- TASK DETAILS: Convert the lines below into a numbered list, skipping any blank lines and leaving the pictures out.

- LISTING:
_ _ _

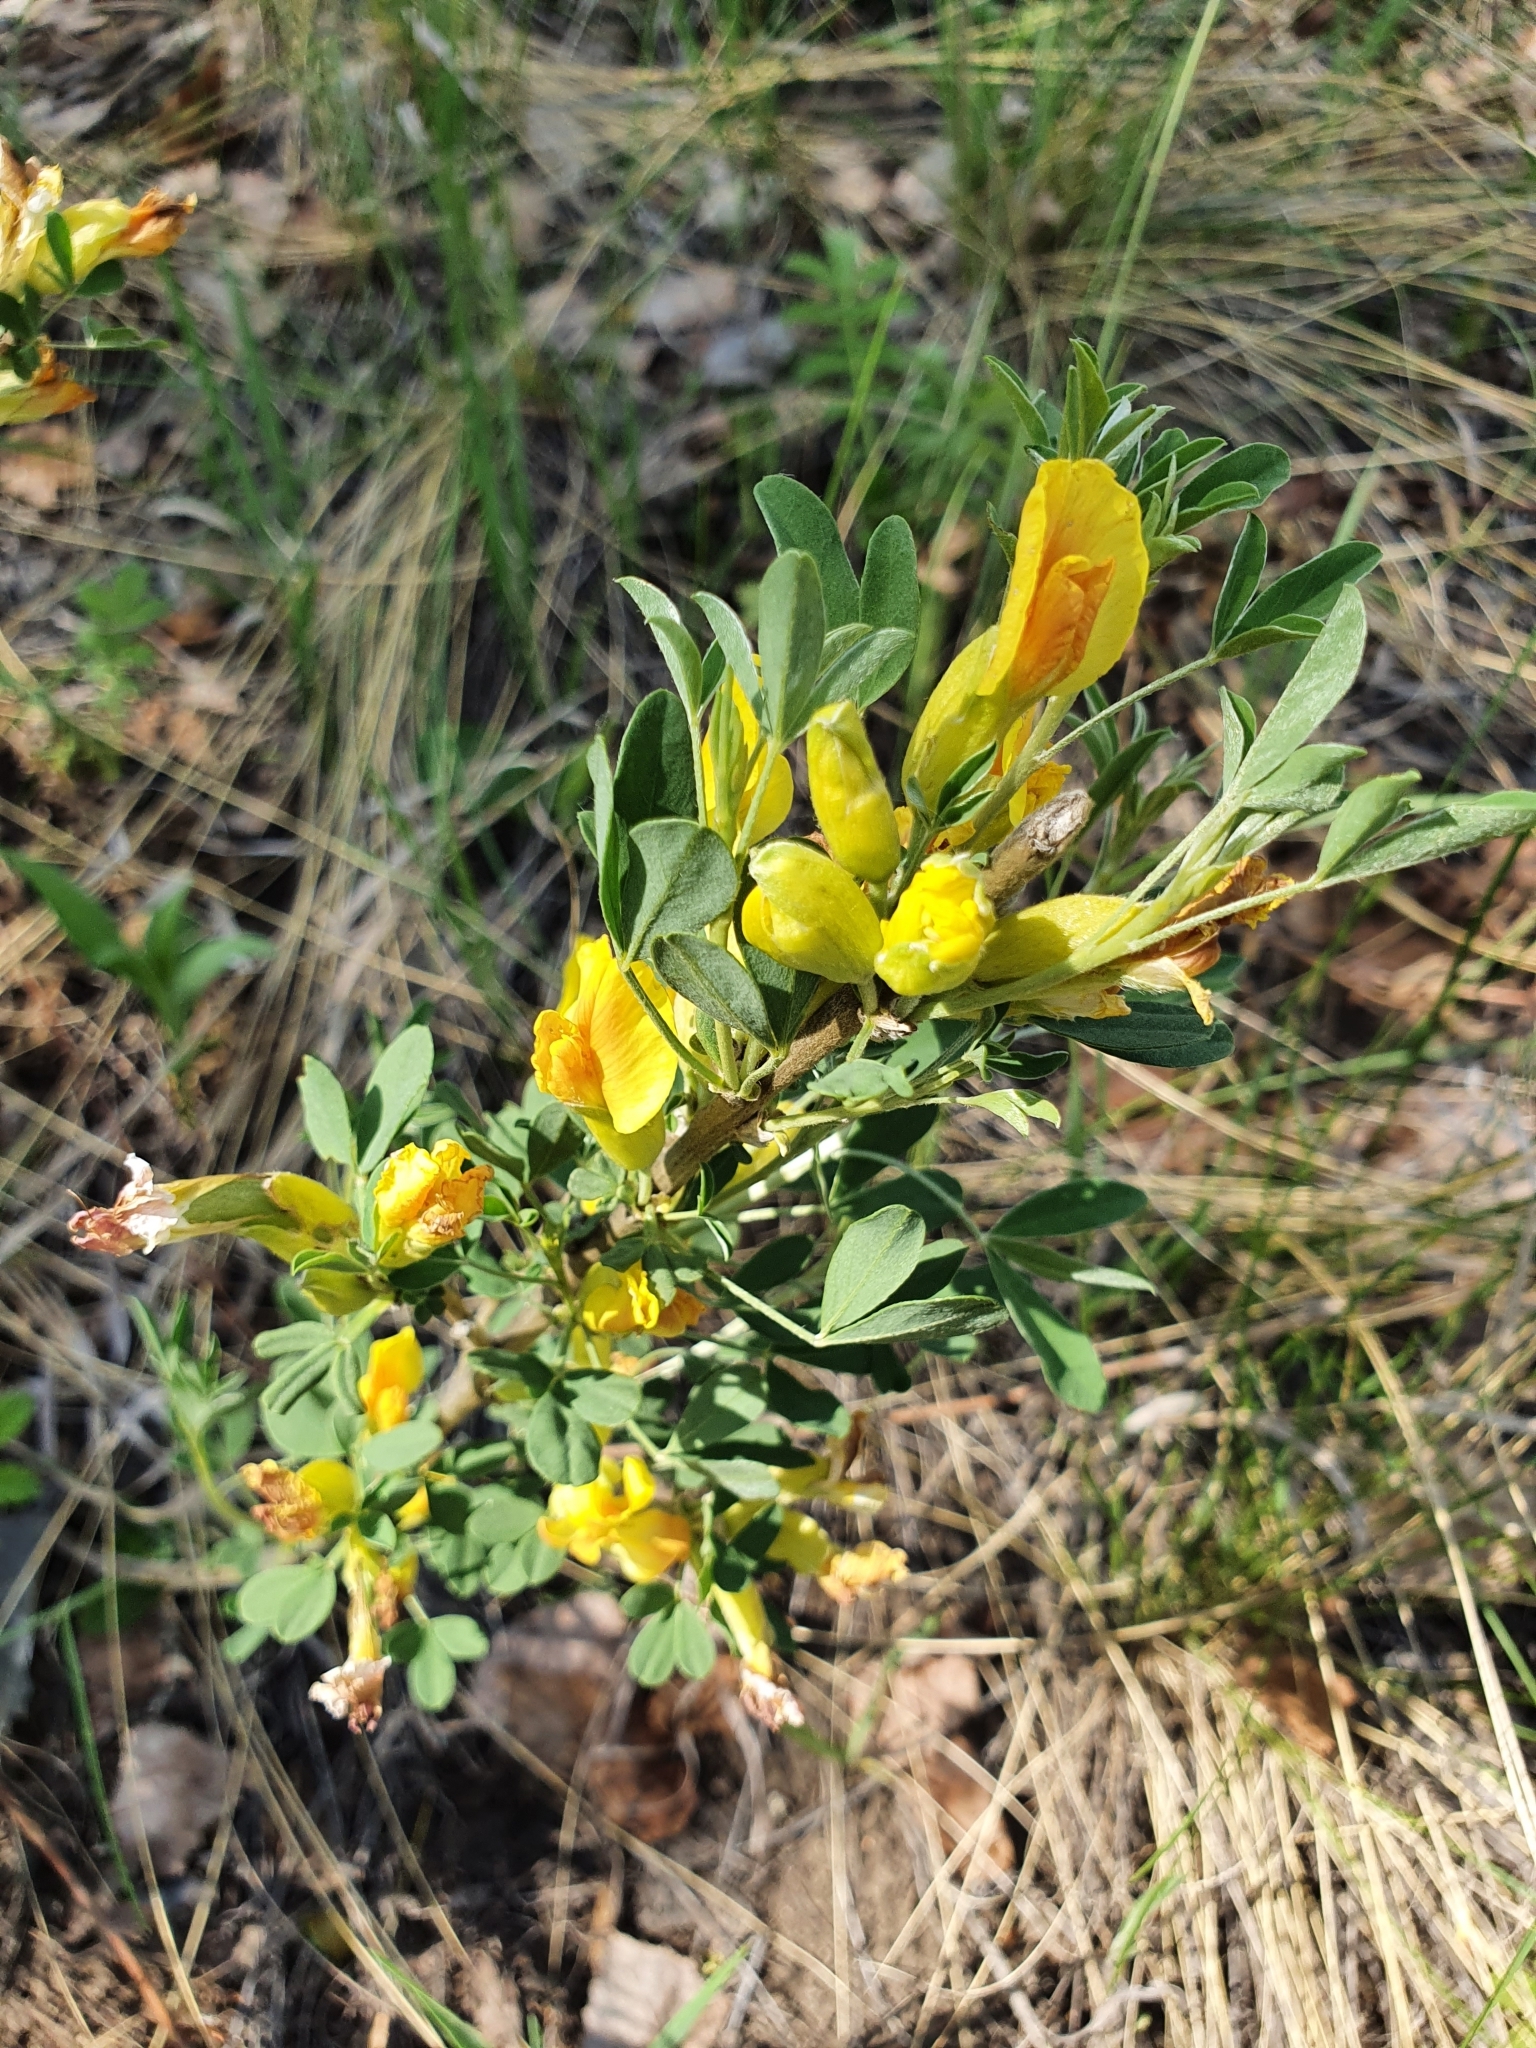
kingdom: Plantae
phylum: Tracheophyta
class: Magnoliopsida
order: Fabales
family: Fabaceae
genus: Chamaecytisus
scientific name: Chamaecytisus ruthenicus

_ _ _

- TASK ANSWER:
1. kingdom: Plantae
2. phylum: Tracheophyta
3. class: Magnoliopsida
4. order: Fabales
5. family: Fabaceae
6. genus: Chamaecytisus
7. scientific name: Chamaecytisus ruthenicus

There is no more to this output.